Input records: Begin

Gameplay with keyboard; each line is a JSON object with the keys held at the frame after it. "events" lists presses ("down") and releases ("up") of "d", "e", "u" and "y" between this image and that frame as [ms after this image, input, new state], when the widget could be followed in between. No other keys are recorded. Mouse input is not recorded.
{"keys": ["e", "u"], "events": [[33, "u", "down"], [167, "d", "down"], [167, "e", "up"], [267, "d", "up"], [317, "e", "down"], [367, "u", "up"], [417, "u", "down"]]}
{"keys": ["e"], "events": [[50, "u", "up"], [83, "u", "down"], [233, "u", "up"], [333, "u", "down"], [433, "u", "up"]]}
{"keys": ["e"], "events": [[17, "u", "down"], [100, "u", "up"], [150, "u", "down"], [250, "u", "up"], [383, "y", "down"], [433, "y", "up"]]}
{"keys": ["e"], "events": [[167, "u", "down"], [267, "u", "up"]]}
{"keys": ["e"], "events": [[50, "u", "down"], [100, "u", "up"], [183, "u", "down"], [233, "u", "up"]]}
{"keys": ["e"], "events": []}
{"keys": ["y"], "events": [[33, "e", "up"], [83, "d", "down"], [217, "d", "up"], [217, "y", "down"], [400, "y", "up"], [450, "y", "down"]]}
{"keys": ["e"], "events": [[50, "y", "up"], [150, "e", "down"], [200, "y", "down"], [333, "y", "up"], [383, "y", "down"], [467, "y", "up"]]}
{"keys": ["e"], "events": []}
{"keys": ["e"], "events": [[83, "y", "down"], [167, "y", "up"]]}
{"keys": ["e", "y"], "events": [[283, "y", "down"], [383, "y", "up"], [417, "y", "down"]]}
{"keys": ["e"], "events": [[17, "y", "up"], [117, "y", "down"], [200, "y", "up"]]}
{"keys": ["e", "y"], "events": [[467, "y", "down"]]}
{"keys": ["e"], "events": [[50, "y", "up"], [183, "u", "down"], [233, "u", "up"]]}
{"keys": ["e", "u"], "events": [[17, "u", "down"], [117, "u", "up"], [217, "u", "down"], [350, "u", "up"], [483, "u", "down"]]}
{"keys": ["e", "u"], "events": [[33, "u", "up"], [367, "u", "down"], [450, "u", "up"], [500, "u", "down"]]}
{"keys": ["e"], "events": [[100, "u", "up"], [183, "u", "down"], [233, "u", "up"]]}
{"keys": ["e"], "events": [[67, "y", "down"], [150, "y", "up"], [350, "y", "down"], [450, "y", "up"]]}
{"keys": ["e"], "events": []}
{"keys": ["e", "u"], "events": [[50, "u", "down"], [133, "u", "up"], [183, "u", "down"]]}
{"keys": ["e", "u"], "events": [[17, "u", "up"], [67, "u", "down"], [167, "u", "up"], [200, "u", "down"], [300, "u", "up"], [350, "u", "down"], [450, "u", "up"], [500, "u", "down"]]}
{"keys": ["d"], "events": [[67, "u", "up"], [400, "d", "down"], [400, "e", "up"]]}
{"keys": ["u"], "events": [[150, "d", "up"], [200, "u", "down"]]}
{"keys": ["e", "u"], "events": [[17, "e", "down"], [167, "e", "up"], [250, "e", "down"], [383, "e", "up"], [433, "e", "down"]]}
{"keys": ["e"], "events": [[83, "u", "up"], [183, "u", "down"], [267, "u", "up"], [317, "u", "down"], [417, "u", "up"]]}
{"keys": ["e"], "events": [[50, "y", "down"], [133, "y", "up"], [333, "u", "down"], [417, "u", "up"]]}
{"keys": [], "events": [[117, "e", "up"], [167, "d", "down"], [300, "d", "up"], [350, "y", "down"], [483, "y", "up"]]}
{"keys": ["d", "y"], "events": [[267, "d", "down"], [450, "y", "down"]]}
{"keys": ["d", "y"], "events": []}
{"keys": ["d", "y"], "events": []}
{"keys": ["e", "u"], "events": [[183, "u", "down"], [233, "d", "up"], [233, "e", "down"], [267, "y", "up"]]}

Input records: End

■ **Work item**
Beginning with the first line, transcribe the complete listing exactly.

■ **Reply**
Gameplay with keyboard; each line is a JSON object with the keys held at the frame after it. "events" lists presses ("down") and releases ("up") of "d", "e", "u" and "y" between this image and that frame as [ms after this image, input, new state], when the widget could be followed in between. No other keys are recorded. Mouse input is not recorded.
{"keys": ["e", "u"], "events": [[33, "u", "down"], [167, "d", "down"], [167, "e", "up"], [267, "d", "up"], [317, "e", "down"], [367, "u", "up"], [417, "u", "down"]]}
{"keys": ["e"], "events": [[50, "u", "up"], [83, "u", "down"], [233, "u", "up"], [333, "u", "down"], [433, "u", "up"]]}
{"keys": ["e"], "events": [[17, "u", "down"], [100, "u", "up"], [150, "u", "down"], [250, "u", "up"], [383, "y", "down"], [433, "y", "up"]]}
{"keys": ["e"], "events": [[167, "u", "down"], [267, "u", "up"]]}
{"keys": ["e"], "events": [[50, "u", "down"], [100, "u", "up"], [183, "u", "down"], [233, "u", "up"]]}
{"keys": ["e"], "events": []}
{"keys": ["y"], "events": [[33, "e", "up"], [83, "d", "down"], [217, "d", "up"], [217, "y", "down"], [400, "y", "up"], [450, "y", "down"]]}
{"keys": ["e"], "events": [[50, "y", "up"], [150, "e", "down"], [200, "y", "down"], [333, "y", "up"], [383, "y", "down"], [467, "y", "up"]]}
{"keys": ["e"], "events": []}
{"keys": ["e"], "events": [[83, "y", "down"], [167, "y", "up"]]}
{"keys": ["e", "y"], "events": [[283, "y", "down"], [383, "y", "up"], [417, "y", "down"]]}
{"keys": ["e"], "events": [[17, "y", "up"], [117, "y", "down"], [200, "y", "up"]]}
{"keys": ["e", "y"], "events": [[467, "y", "down"]]}
{"keys": ["e"], "events": [[50, "y", "up"], [183, "u", "down"], [233, "u", "up"]]}
{"keys": ["e", "u"], "events": [[17, "u", "down"], [117, "u", "up"], [217, "u", "down"], [350, "u", "up"], [483, "u", "down"]]}
{"keys": ["e", "u"], "events": [[33, "u", "up"], [367, "u", "down"], [450, "u", "up"], [500, "u", "down"]]}
{"keys": ["e"], "events": [[100, "u", "up"], [183, "u", "down"], [233, "u", "up"]]}
{"keys": ["e"], "events": [[67, "y", "down"], [150, "y", "up"], [350, "y", "down"], [450, "y", "up"]]}
{"keys": ["e"], "events": []}
{"keys": ["e", "u"], "events": [[50, "u", "down"], [133, "u", "up"], [183, "u", "down"]]}
{"keys": ["e", "u"], "events": [[17, "u", "up"], [67, "u", "down"], [167, "u", "up"], [200, "u", "down"], [300, "u", "up"], [350, "u", "down"], [450, "u", "up"], [500, "u", "down"]]}
{"keys": ["d"], "events": [[67, "u", "up"], [400, "d", "down"], [400, "e", "up"]]}
{"keys": ["u"], "events": [[150, "d", "up"], [200, "u", "down"]]}
{"keys": ["e", "u"], "events": [[17, "e", "down"], [167, "e", "up"], [250, "e", "down"], [383, "e", "up"], [433, "e", "down"]]}
{"keys": ["e"], "events": [[83, "u", "up"], [183, "u", "down"], [267, "u", "up"], [317, "u", "down"], [417, "u", "up"]]}
{"keys": ["e"], "events": [[50, "y", "down"], [133, "y", "up"], [333, "u", "down"], [417, "u", "up"]]}
{"keys": [], "events": [[117, "e", "up"], [167, "d", "down"], [300, "d", "up"], [350, "y", "down"], [483, "y", "up"]]}
{"keys": ["d", "y"], "events": [[267, "d", "down"], [450, "y", "down"]]}
{"keys": ["d", "y"], "events": []}
{"keys": ["d", "y"], "events": []}
{"keys": ["e", "u"], "events": [[183, "u", "down"], [233, "d", "up"], [233, "e", "down"], [267, "y", "up"]]}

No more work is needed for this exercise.